Hacker News new | ask | show | jobs
by rjst01 814 days ago
A year ago I left my job at a 500-employee SaaS business working on the team that maintains the devops infrastructure, to found a startup. For me the biggest pain point is going from nothing to a sufficiently flexible devops setup.

There are a lot of great tools out there, but making them play well together is an exercise for the reader. There are also a lot of preference-based choices you need to make in how you want your setup to look, and what you chose will affect what tools make sense to you.

Do you go monorepo or polyrepo? If you go monorepo, how do you decide what to build and deploy on each merge? If you go polyrepo, how do you keep stuff in sync between any code you want to share?

Once a build is complete, how do you trigger a deployment? How does your CI system integrate with your deployment system, or is the answer "with some shell scripts you have to write"?

> How do you deploy resources?

For us, we have a monorepo setup with bazel. I wrote some fairly primitive scripts to scan git changes to decide what to build. We use Buildkite for CI, which triggers rollouts to kubernetes with ArgoCD. I had to do a non-trivial amount of work to tie all this together, but it's been fairly robust and has only needed a minimal amount of care and feeding.

> How do you define architecture?

Kubernetes charts for our services are in git, but there's some amount of extra stuff deployed (ingress controller, for example) that is documented in a text file

> How do you manage your environments

We don't need to deploy environments super often, so just do it manually and update documentation in the process if any variations are needed.

> observability

Datadog and sumologic.

Overall our setup doesn't come close to the setup I worked on at my last employer, but I have to balance time spent on devops infra with time spent on the product, and that setup took ~5 full time engineers to maintain.

2 comments

> but there's some amount of extra stuff deployed (ingress controller, for example) that is documented in a text file

Out of curiosity, why just the "readmeware" for those components? I can't think of a single thing that requires clickops in a modern k8s setup, so much so that in the beginning we used to bring up the full stack from nothing based on a single CFN template - roles, load balancer, auto-scaling group, control plane, csi driver (this was back when EKS was a raging tire fire), and then lay the actual business apps on it. The whole process took about 8 minutes from go

If nothing else, one will want to be cautious about readmeware components in disaster recovery situations. If no one has run those steps in 6 months, and then there's some kind of "all hands on deck," the stress will likely make that institutional knowledge leak out of their ears

> Out of curiosity, why just the "readmeware" for those components?

Because there are so few of them. Our setup has an ingress controller and a certificate manager, and then some bookkeeping like copying the container registry credentials into every namespace

> I can't think of a single thing that requires clickops in a modern k8s setup

Absolutely agree.

> The whole process took about 8 minutes from go

How long to do the development and testing of the template, and what size is your team?

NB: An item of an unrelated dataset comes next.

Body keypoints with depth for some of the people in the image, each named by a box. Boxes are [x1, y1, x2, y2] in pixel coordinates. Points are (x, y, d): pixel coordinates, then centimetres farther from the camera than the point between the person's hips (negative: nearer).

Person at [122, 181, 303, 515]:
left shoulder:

Don't get me wrong, I'm not happy about this situation. As well as the DR concern you raise, we can't quickly spin up short lived clones of our infra for testing complex changes, so we test them in our staging environment and have to block prod deploys until we're either happy with the change or decide to roll it back. At a larger org this would be a major headache but at our current size it does not matter.

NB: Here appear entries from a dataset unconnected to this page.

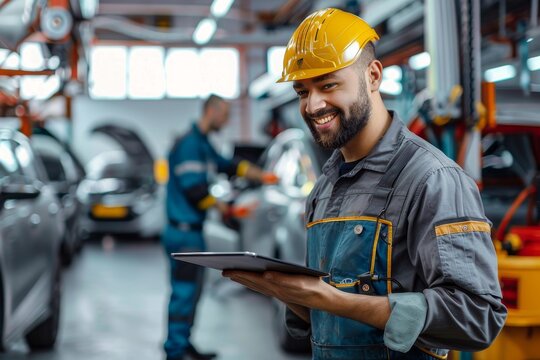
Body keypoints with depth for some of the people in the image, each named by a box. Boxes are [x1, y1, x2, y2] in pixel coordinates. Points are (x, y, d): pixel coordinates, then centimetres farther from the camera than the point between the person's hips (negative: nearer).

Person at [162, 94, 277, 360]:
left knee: (191, 290, 16)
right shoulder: (189, 144, -15)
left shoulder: (203, 145, 17)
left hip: (193, 231, 10)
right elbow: (193, 189, -21)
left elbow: (229, 166, 26)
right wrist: (219, 206, -6)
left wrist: (263, 176, 21)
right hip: (183, 231, -10)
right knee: (183, 292, -7)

> We don't need to deploy environments super often, so just do it manually and update documentation in the process if any variations are needed.

So you don't need to deploy multiple times or you don't do it because the system is stable when you deploy less often? I mean is it by choice or because of some tool or expertise limitation?

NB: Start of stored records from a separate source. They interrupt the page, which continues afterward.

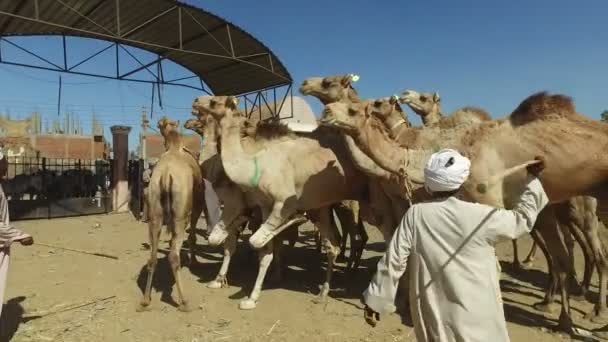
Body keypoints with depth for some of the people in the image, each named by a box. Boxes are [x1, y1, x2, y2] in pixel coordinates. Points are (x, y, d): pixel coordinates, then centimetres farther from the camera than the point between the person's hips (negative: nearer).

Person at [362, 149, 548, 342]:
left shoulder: (415, 215, -11)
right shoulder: (480, 216, -12)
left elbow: (393, 261, -10)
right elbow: (522, 219, 6)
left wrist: (374, 300, 0)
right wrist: (533, 179, 16)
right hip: (476, 319, 0)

> Also, for architecture stored in text files - does that cause any problems for you?

We deploy our services on every merge (multiple times a day) from CI assuming the tests pass. But we don’t re-create our Kubernetes infra when we do that. I set up 3 Kubernetes clusters (staging, prod, internal apps) when I went full-time and have barely touched them other than to apply updates.

> does that cause any problems for you?

Nope. Our Kubernetes setup is just about as simple as it is possible to have a Kubernetes setup. I entertained the idea of going with something else, because we definitely don’t need all Kubernetes has to offer. But I settled on it because it’s what I know best and the overhead+risk of something new would have exceeded the cost of the unnecessary for us baggage that Kubernetes brings.

If our requirements were different or if I was making regular changes, we would be in a very different spot. But as it stands today it is just not a priority.